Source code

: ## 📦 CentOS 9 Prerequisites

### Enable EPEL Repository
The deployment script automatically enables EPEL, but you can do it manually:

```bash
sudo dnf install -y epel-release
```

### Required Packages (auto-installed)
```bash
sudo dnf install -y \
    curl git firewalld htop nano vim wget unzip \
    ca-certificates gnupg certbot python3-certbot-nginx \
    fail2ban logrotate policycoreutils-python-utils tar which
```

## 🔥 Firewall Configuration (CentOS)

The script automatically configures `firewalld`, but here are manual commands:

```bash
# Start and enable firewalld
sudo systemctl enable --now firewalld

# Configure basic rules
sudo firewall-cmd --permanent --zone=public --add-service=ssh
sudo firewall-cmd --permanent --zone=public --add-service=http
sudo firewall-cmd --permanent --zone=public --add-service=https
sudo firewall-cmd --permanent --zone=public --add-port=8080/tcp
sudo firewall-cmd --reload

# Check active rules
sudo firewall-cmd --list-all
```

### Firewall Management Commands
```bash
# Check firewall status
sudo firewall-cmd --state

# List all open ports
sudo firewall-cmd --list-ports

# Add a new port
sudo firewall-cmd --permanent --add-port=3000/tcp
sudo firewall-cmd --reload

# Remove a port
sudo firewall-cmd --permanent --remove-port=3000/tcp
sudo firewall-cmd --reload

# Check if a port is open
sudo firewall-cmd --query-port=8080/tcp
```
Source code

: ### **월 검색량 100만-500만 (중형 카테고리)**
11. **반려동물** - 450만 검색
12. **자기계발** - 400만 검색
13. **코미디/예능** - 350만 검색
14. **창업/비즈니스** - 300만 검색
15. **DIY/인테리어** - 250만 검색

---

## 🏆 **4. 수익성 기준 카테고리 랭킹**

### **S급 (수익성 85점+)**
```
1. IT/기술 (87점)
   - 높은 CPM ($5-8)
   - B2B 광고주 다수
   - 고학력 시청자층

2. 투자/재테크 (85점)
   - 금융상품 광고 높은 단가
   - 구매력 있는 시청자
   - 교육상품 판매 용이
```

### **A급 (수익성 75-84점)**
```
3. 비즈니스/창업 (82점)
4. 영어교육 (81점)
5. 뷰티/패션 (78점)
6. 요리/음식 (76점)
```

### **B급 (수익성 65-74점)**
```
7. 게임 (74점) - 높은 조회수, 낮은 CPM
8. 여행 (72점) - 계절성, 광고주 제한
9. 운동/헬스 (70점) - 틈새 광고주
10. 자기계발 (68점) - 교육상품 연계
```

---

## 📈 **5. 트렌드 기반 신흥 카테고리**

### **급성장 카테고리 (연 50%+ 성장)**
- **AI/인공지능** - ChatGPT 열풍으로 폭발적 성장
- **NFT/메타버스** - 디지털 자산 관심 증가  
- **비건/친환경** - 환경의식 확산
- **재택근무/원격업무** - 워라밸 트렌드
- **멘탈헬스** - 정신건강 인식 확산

*-*-*

### Task requirements
Pull out every line in the data above that has the word "service".

### Problem solution
sudo firewall-cmd --permanent --zone=public --add-service=ssh
sudo firewall-cmd --permanent --zone=public --add-service=http
sudo firewall-cmd --permanent --zone=public --add-service=https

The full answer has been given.